Key terms and concepts worth unpacking
What “autonomy” really means at sea
Na linguagem naval, “autónomo” raramente significa pensamento totalmente independente. Em geral, descreve sistemas capazes de cumprir rotas pré‑planeadas, evitar colisões, gerir combustível e adaptar-se a mudanças básicas - mau tempo, tráfego próximo - sem condução humana passo a passo.
Decisões de nível mais alto, sobretudo sobre o uso de força letal, ficam normalmente reservadas a operadores remotos. Esses operadores podem supervisionar várias embarcações ao mesmo tempo, intervindo apenas quando as regras de empenhamento exigem julgamento humano.

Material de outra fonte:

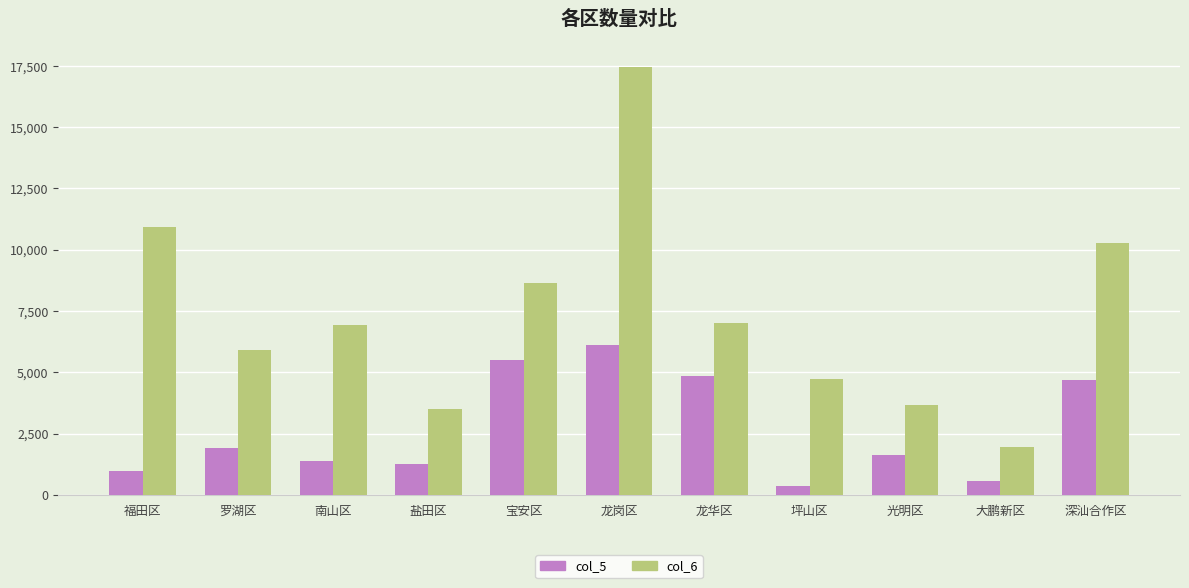

What is the maximum value shown in the chart?

17449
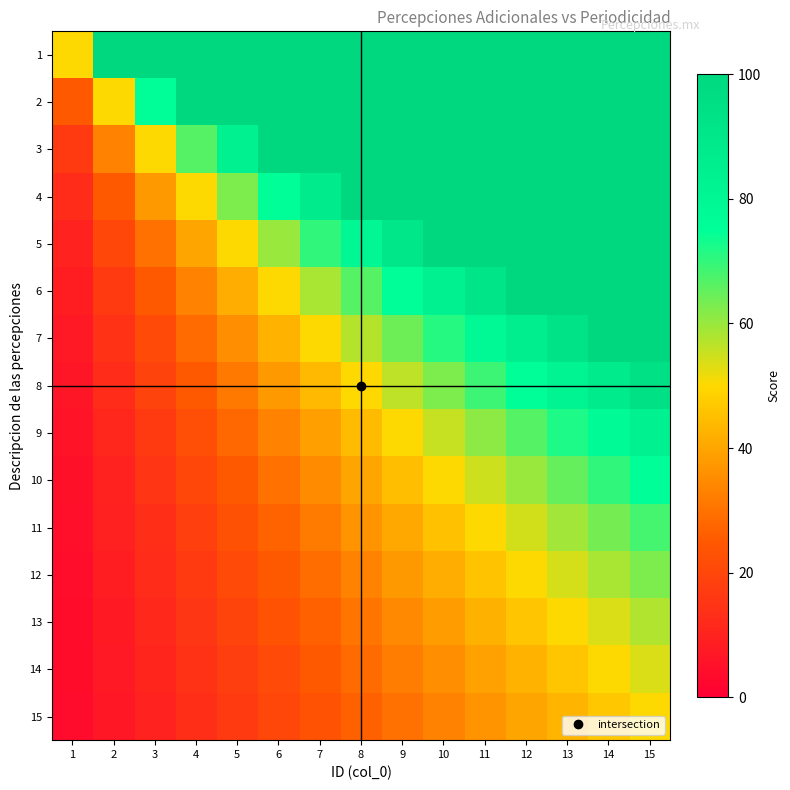

At how many categories does at least one series exceed 23?

15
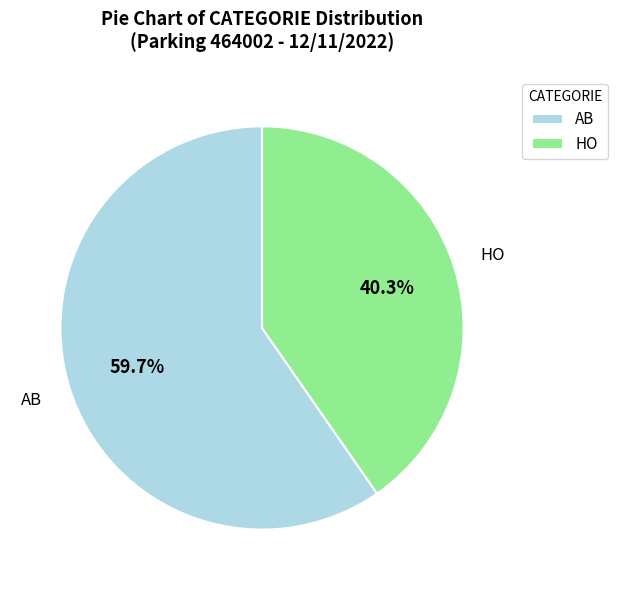

Rank the categories by value from lowest to highest.

HO, AB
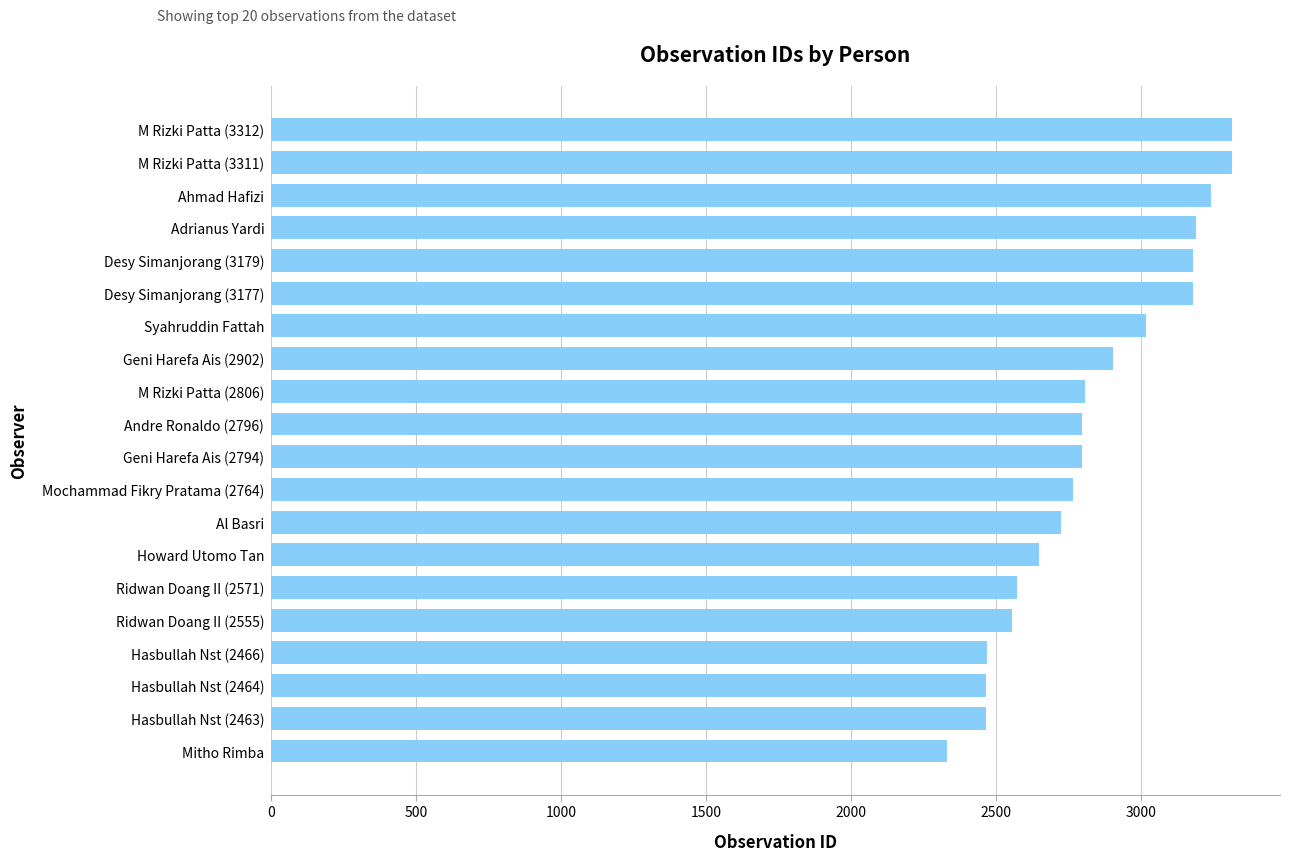

The value at Ridwan Doang II (2571) is 1673. True or false?

False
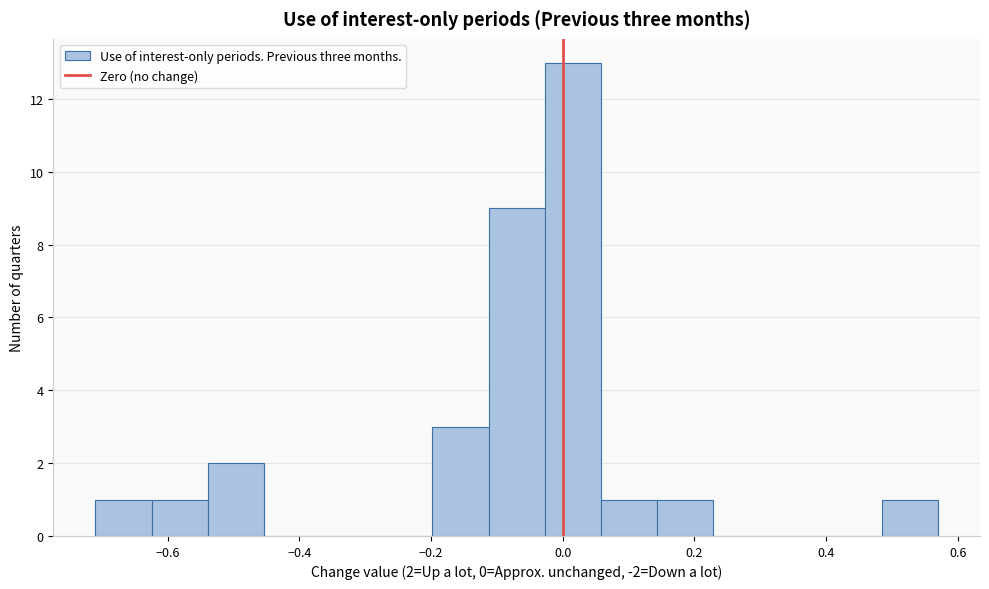

Which range on the x-axis has the tallest bar?

-0.02 to 0.06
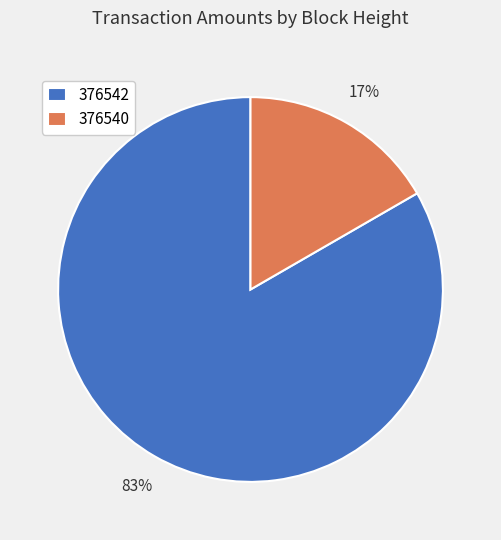

Do 376542 and 376540 together represent more than half of the pie?

Yes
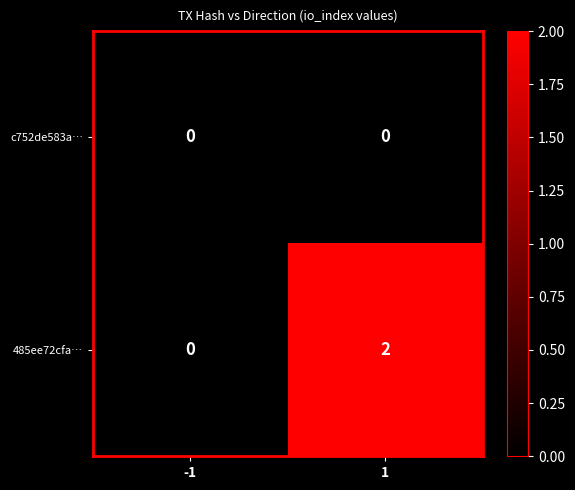

List the series in order of their overall mean, lowest first.

c752de583a…, 485ee72cfa…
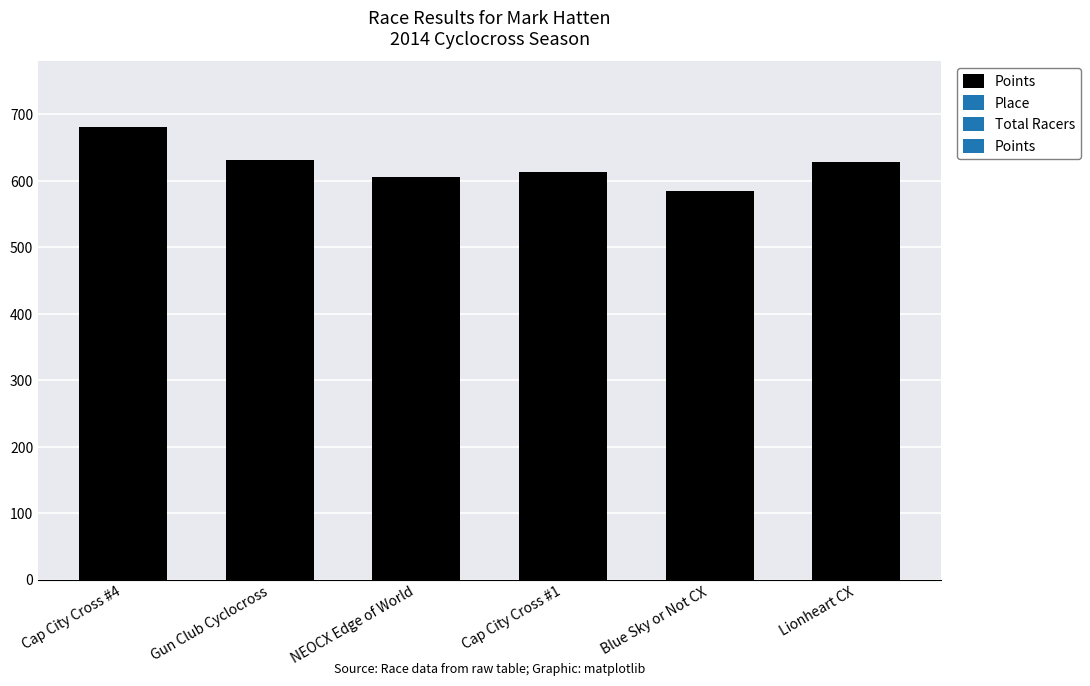

Reading left to right, list all the values displayed in this chart.

680.9	631.4	606.3	613.4	584.2	627.9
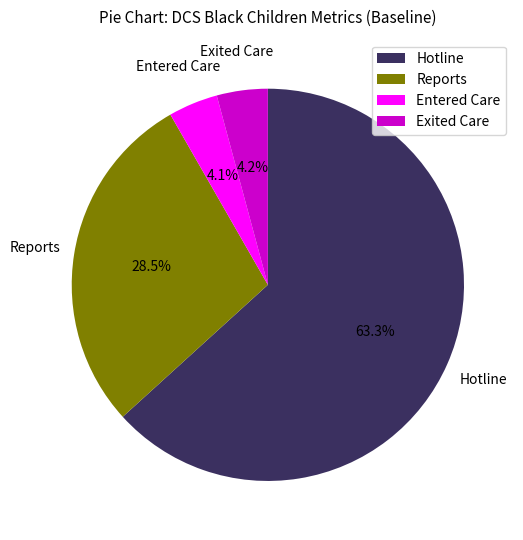

Combined, do Reports and Entered Care account for over 50%?

No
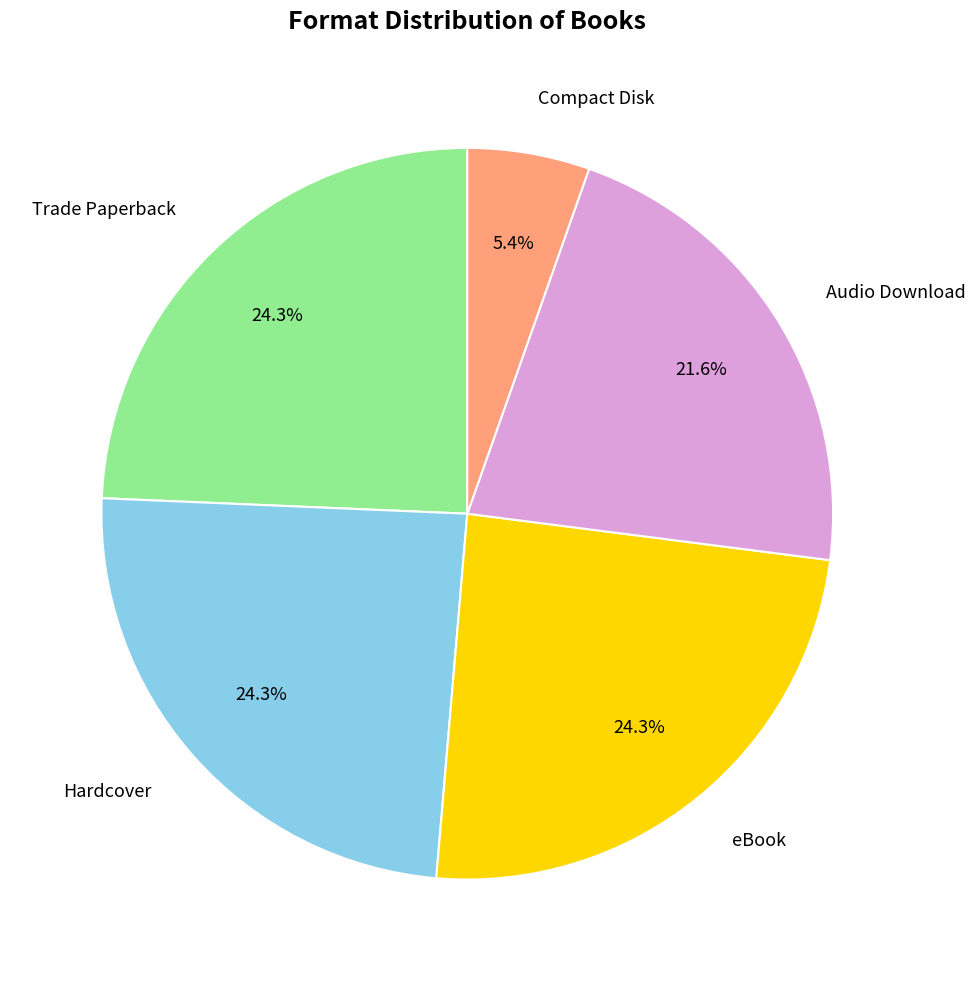

To the nearest percent, what percentage of the pie is Compact Disk?

5%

Why mines and submarines fear small USVs
Para submarinos e campos de minas, pequenas embarcações não tripuladas são uma dor de cabeça crescente. Um meio silencioso e relativamente barato como o MASC pode rebocar conjuntos de sonar ou largar pequenos drones subaquáticos para mapear uma área. Repetir isso dia após dia aumenta as probabilidades de detectar um submarino oculto ou minas escondidas.
Ao mesmo tempo, usar embarcações não tripuladas para desminagem ou ASW de proximidade reduz o risco para os marinheiros. Essa redução de risco é um dos argumentos mais fortes usados pelas marinhas quando defendem estes programas junto de políticos e do público.
Combinados com drones aéreos e dados de satélite, os MASCs passam a integrar uma rede em camadas de vigilância e ataque. Cada camada, isoladamente, parece gerível. Em conjunto, esticam a atenção do adversário, as defesas aéreas e as unidades de guerra electrónica - exactamente o efeito estratégico que os planeadores norte‑americanos procuram.